National Center for Tuberculosis and Lung Diseases, Tbilisi, Georgia.
J Antimicrob Chemother. 2018 Feb 1;73(2):477-483. doi: 10.1093/jac/dkx421.
Moxifloxacin is a second-line anti-TB drug that is useful in the treatment of drug-resistant TB. However, little is known about its target site pharmacokinetics. Lower drug concentrations at the infection site (i.e. in severe lung lesions including cavitary lesions) may lead to development and amplification of drug resistance. Improved knowledge regarding tissue penetration of anti-TB drugs will help guide drug development and optimize drug dosing.
Patients with culture-confirmed drug-resistant pulmonary TB scheduled to undergo adjunctive surgical lung resection were enrolled in Tbilisi, Georgia. Five serum samples per patient were collected at different timepoints including at the time of surgical resection (approximately at Tmax). Microdialysis was performed in the ex vivo tissue immediately after resection. Non-compartmental analysis was performed and a tissue/serum concentration ratio was calculated.

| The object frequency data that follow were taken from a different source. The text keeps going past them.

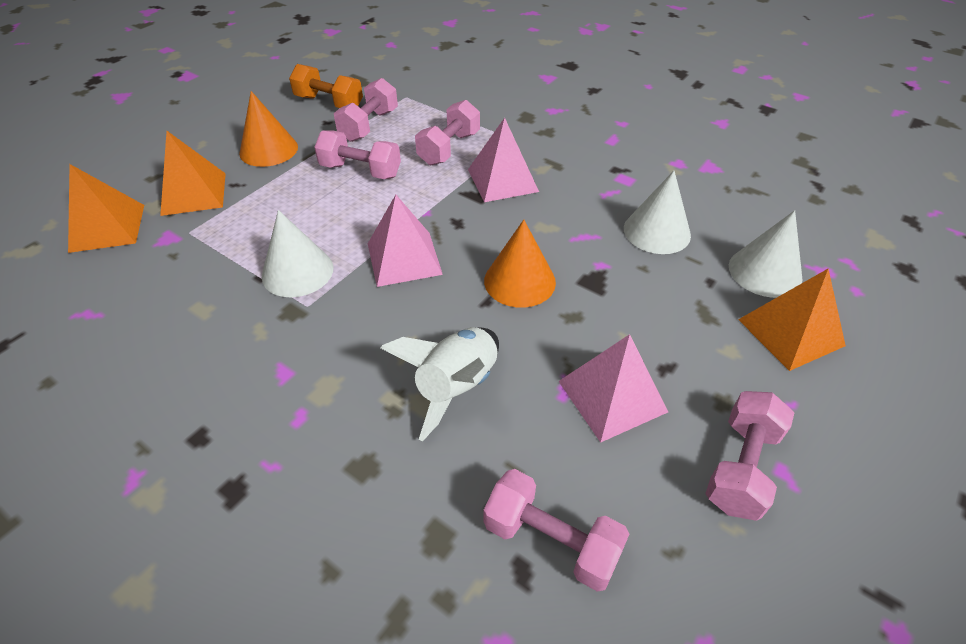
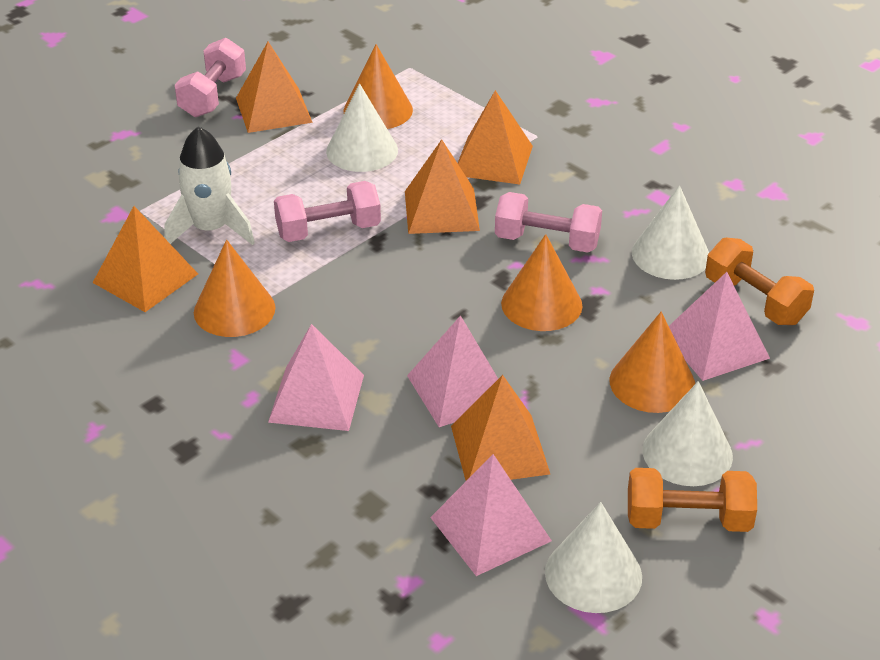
orange cone: [239,91,298,167] [484,220,556,308] = 2 -> [194,240,275,337] [344,44,413,129] [501,234,583,331] [610,311,695,413] = 4
orange dumbbell: [289,64,363,108] = 1 -> [628,468,757,532] [705,237,814,325] = 2
orange pyramid: [68,164,144,253] [160,131,226,216] [738,269,846,371] = 3 -> [93,206,198,312] [236,42,313,133] [405,139,480,234] [451,375,550,481] [458,90,533,185] = 5
pink dumbbell: [314,130,401,179] [334,78,398,142] [415,100,480,165] [484,469,629,592] [705,391,794,521] = 5 -> [175,38,246,117] [274,181,381,242] [495,192,602,253] = 3
pink pyramid: [368,195,443,287] [468,118,539,202] [559,334,668,443] = 3 -> [268,324,364,431] [407,315,498,427] [430,454,552,576] [669,272,770,381] = 4
white cone: [262,210,334,297] [624,171,691,254] [729,210,803,298] = 3 -> [326,84,398,172] [545,502,642,613] [632,185,709,280] [643,381,733,486] = 4

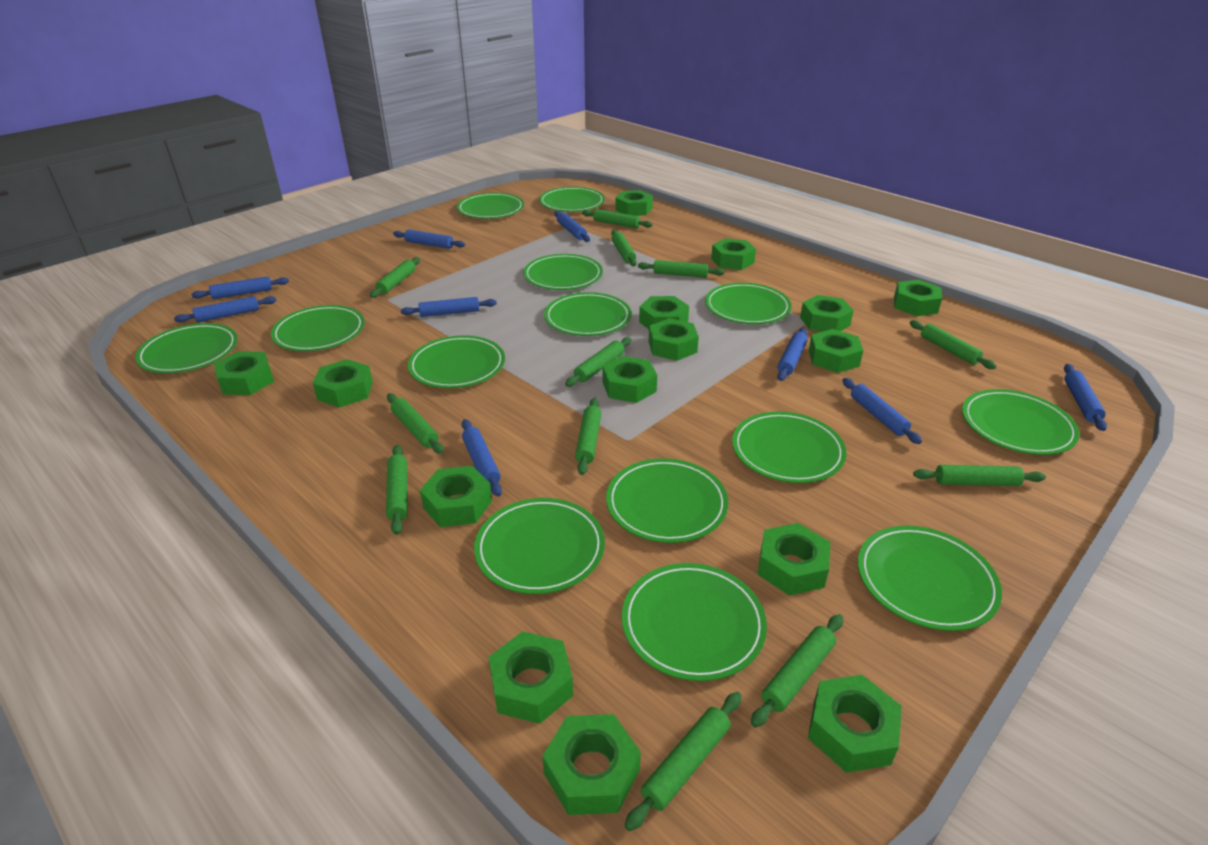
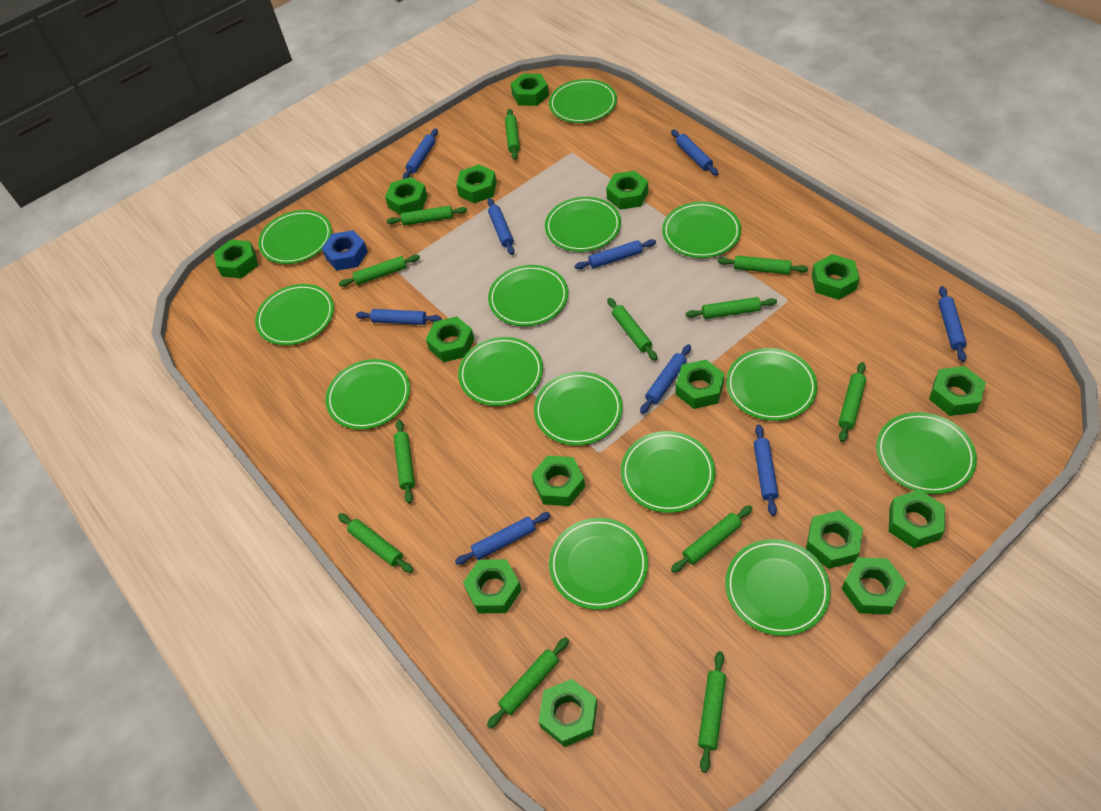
blue nut: none = 0 -> [322,230,368,271] = 1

Among the seven patients enrolled, the median moxifloxacin dose given was 7.7 mg/kg, the median age was 25.2 years, 57% were male and the median creatinine clearance was 95.4 mL/min. Most patients (71%) had suboptimal steady-state serum Cmax (total drug) concentrations. The median free moxifloxacin serum concentration at time of surgical resection was 1.23 μg/mL (range = 0.12-1.80) and the median free lung tissue concentration was 3.37 μg/mL (range = 0.81-5.76). The median free-tissue/free-serum concentration ratio was 3.20 (range = 0.66-28.08).
Moxifloxacin showed excellent penetration into diseased lung tissue (including cavitary lesions) among patients with pulmonary TB. Moxifloxacin lung tissue concentrations were higher than those seen in serum. Our findings highlight the importance of moxifloxacin in the treatment of MDR-TB and potentially any patient with pulmonary TB and severe lung lesions.

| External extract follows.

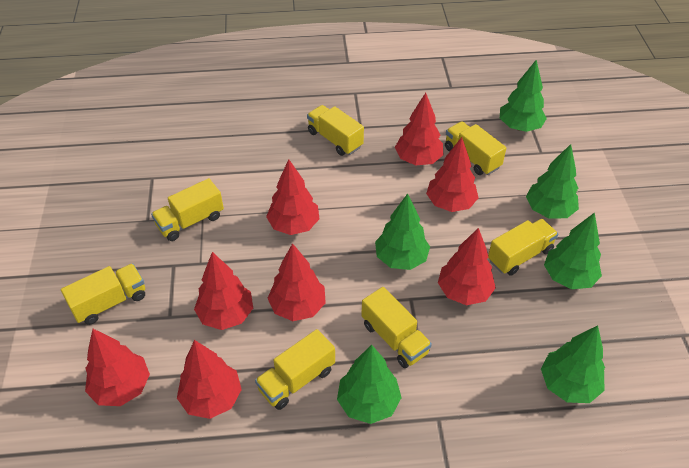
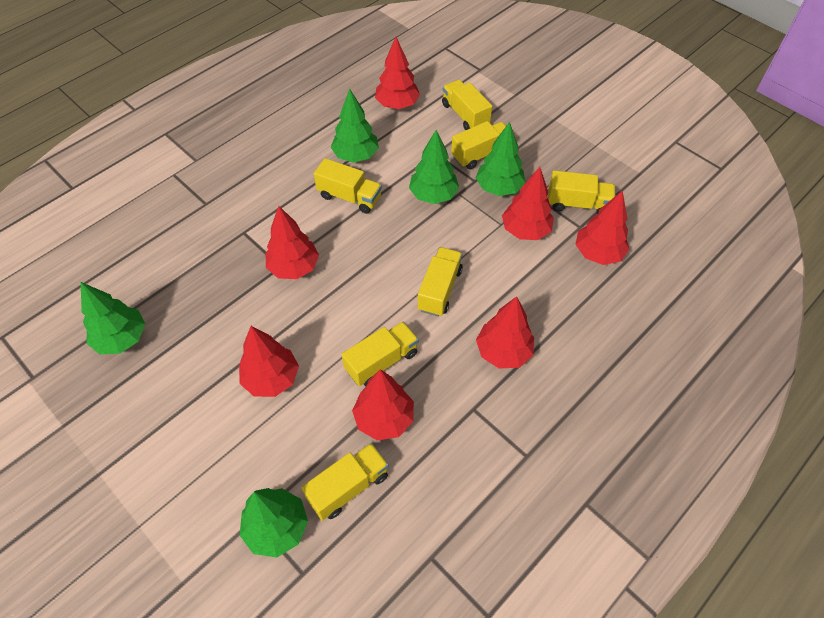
green tree: [337,345,402,424] [375,193,430,270] [500,60,547,132] [526,144,579,218] [541,326,605,403] [544,212,602,289] = 6 -> [81,282,145,354] [240,488,308,558] [331,89,379,163] [409,130,459,204] [476,122,526,196] = 5
red tree: [85,329,150,406] [177,340,242,419] [194,252,253,330] [266,159,320,235] [268,243,326,321] [395,93,443,165] [426,137,478,212] [438,228,496,305] = 8 -> [239,326,299,397] [266,206,319,279] [352,369,414,440] [375,37,420,109] [476,296,534,369] [502,167,554,240] [575,190,629,265] = 7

莫西沙星是一种二线抗结核药物,在治疗耐药结核病方面很有用。然而,人们对其靶部位药代动力学知之甚少。感染部位(即在包括空洞性病变在内的严重肺部病变中)的药物浓度较低可能导致耐药性的发展和放大。提高对抗结核药物组织穿透性的认识将有助于指导药物开发和优化药物剂量。
格鲁吉亚第比利斯招募了计划接受辅助手术肺切除的经培养证实的耐药性肺结核患者。每位患者采集 5 个血清样本,分别在不同时间点采集,包括手术切除时(大约在 Tmax 时)。切除后立即对离体组织进行微透析。进行非房室分析,并计算组织/血清浓度比。
在纳入的 7 名患者中,莫西沙星的中位剂量为 7.7mg/kg,中位年龄为 25.2 岁,57%为男性,中位肌酐清除率为 95.4ml/min。大多数患者(71%)的稳态血清 Cmax(总药物)浓度不理想。手术切除时莫西沙星游离血清浓度的中位数为 1.23μg/ml(范围=0.12-1.80),游离肺组织浓度的中位数为 3.37μg/ml(范围=0.81-5.76)。游离组织/游离血清浓度比的中位数为 3.20(范围=0.66-28.08)。
莫西沙星在肺结核患者的病变肺部组织(包括空洞性病变)中具有良好的穿透性。莫西沙星肺组织浓度高于血清中的浓度。我们的研究结果强调了莫西沙星在治疗耐多药结核病以及任何患有肺结核和严重肺部病变的患者中的重要性。